◆ Exercise aim ◆
Here are the records. Write out exactly the lines between the one holding "right shoulder: (754, 457)" and the one holding "left knee: (712, 1287)", inclusive.

Records from a collection:
+---+
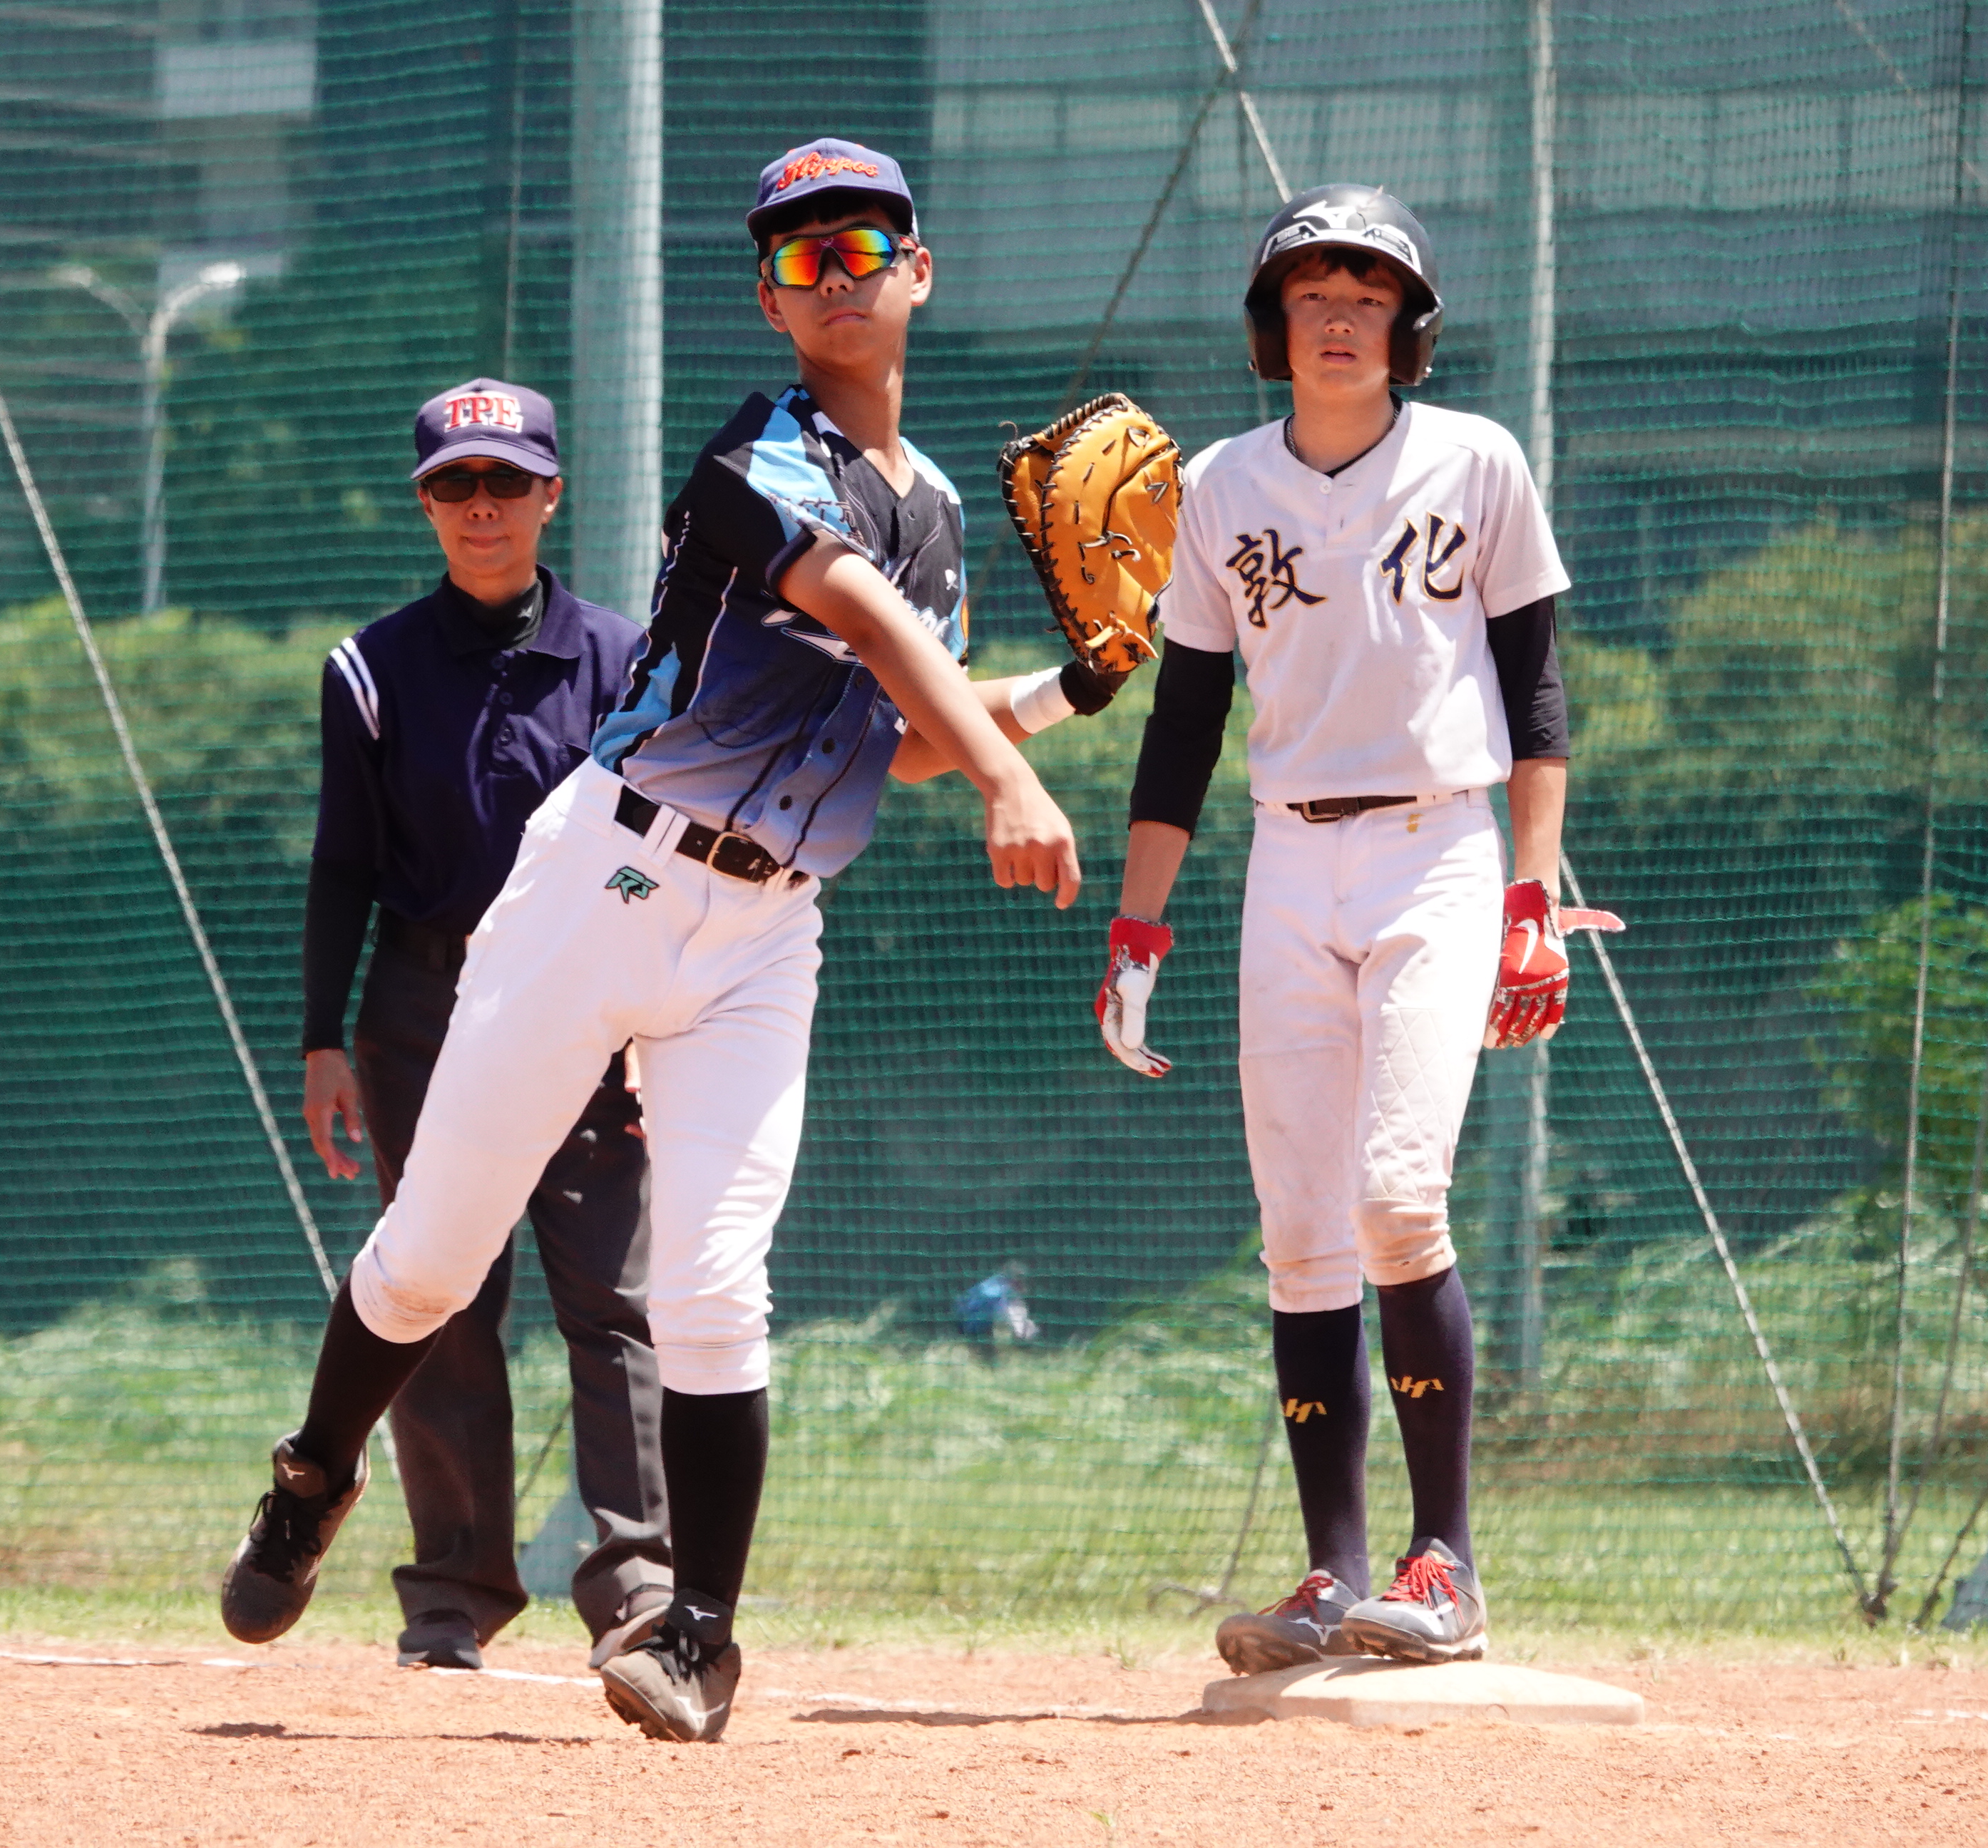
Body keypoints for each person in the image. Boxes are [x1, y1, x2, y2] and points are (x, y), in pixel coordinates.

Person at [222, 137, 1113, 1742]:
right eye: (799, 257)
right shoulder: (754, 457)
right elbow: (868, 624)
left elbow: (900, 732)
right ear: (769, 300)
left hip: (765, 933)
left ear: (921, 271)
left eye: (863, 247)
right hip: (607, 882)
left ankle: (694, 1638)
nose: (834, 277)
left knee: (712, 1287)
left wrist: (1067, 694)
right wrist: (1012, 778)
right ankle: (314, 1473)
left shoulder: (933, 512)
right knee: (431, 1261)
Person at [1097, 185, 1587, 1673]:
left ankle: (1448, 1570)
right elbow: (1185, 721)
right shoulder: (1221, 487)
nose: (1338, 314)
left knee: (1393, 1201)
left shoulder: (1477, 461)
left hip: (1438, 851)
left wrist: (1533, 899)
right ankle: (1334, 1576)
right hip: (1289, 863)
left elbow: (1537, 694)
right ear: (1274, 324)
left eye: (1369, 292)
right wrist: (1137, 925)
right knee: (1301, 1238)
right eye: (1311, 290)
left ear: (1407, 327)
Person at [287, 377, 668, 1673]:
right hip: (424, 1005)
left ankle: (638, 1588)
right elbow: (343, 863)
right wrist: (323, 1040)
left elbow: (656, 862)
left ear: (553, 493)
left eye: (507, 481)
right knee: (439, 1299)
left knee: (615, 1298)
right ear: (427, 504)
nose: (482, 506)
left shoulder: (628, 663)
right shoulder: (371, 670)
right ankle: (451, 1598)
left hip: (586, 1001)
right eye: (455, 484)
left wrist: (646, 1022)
+---+
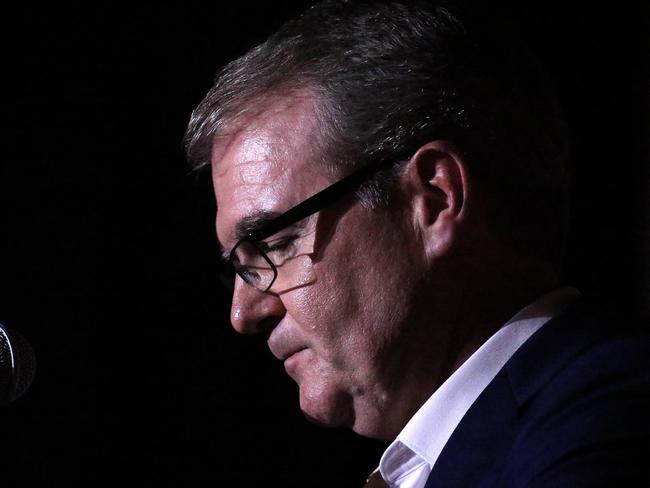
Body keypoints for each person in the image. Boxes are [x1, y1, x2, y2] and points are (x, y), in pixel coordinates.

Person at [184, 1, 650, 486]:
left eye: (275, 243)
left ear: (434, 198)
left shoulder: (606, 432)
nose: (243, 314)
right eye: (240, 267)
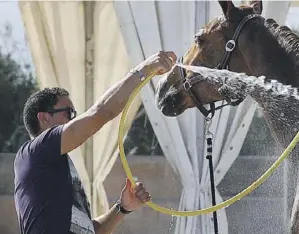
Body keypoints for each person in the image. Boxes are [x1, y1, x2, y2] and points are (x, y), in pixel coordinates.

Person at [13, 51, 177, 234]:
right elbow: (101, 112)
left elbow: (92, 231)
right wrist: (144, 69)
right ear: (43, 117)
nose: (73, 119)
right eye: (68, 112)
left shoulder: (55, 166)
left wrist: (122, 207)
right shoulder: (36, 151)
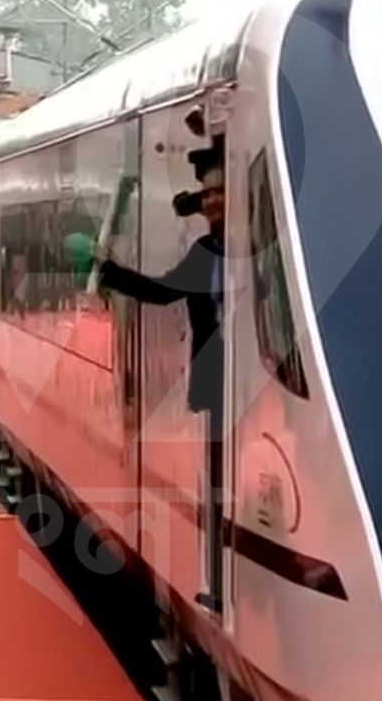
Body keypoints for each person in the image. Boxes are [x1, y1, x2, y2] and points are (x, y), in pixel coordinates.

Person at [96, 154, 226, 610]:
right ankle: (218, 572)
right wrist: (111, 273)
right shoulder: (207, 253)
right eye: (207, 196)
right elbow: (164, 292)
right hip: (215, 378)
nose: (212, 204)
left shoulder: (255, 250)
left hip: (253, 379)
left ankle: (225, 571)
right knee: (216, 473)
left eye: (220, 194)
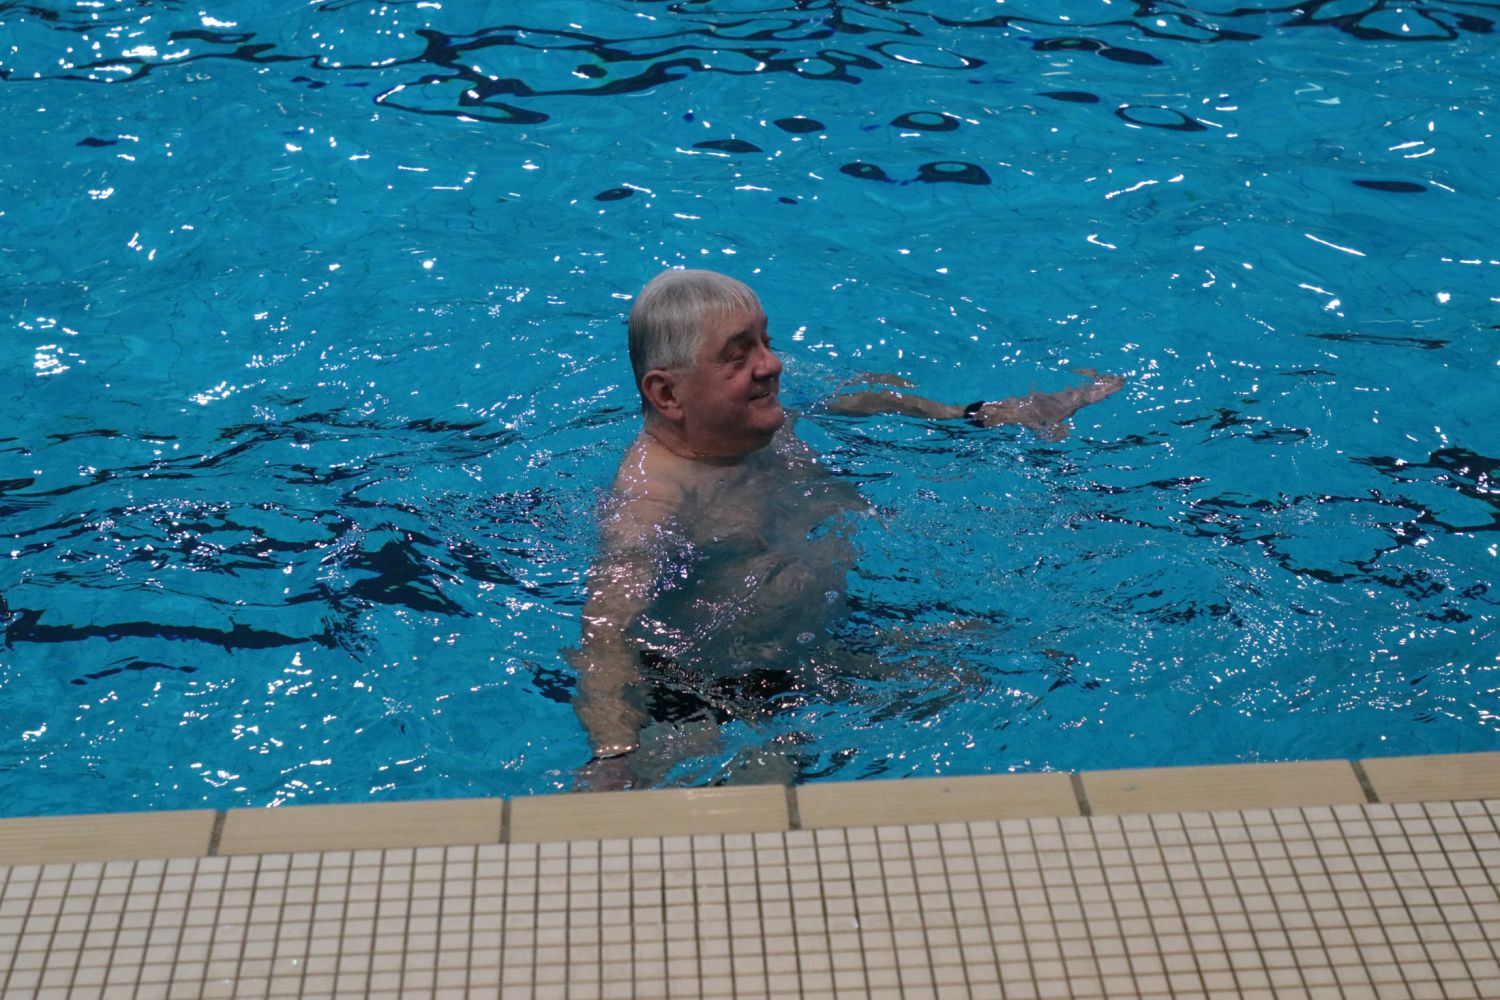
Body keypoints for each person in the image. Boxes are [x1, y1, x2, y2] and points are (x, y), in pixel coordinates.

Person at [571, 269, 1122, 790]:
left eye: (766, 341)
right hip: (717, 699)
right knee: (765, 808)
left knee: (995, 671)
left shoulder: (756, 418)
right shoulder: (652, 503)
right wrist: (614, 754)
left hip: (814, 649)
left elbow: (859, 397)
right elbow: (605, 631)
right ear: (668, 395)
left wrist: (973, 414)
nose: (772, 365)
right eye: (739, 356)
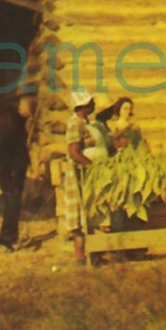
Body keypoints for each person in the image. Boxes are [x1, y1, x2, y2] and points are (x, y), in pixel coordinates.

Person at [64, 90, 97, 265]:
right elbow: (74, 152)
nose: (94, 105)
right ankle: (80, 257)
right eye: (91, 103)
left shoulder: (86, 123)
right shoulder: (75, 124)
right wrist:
+---+
◆ Your solution ◆
right shoulder: (754, 457)
right elbow: (868, 624)
left elbow: (900, 732)
right ear: (769, 300)
left hip: (765, 933)
left ear: (921, 271)
left eye: (863, 247)
right hip: (607, 882)
left ankle: (694, 1638)
nose: (834, 277)
left knee: (712, 1287)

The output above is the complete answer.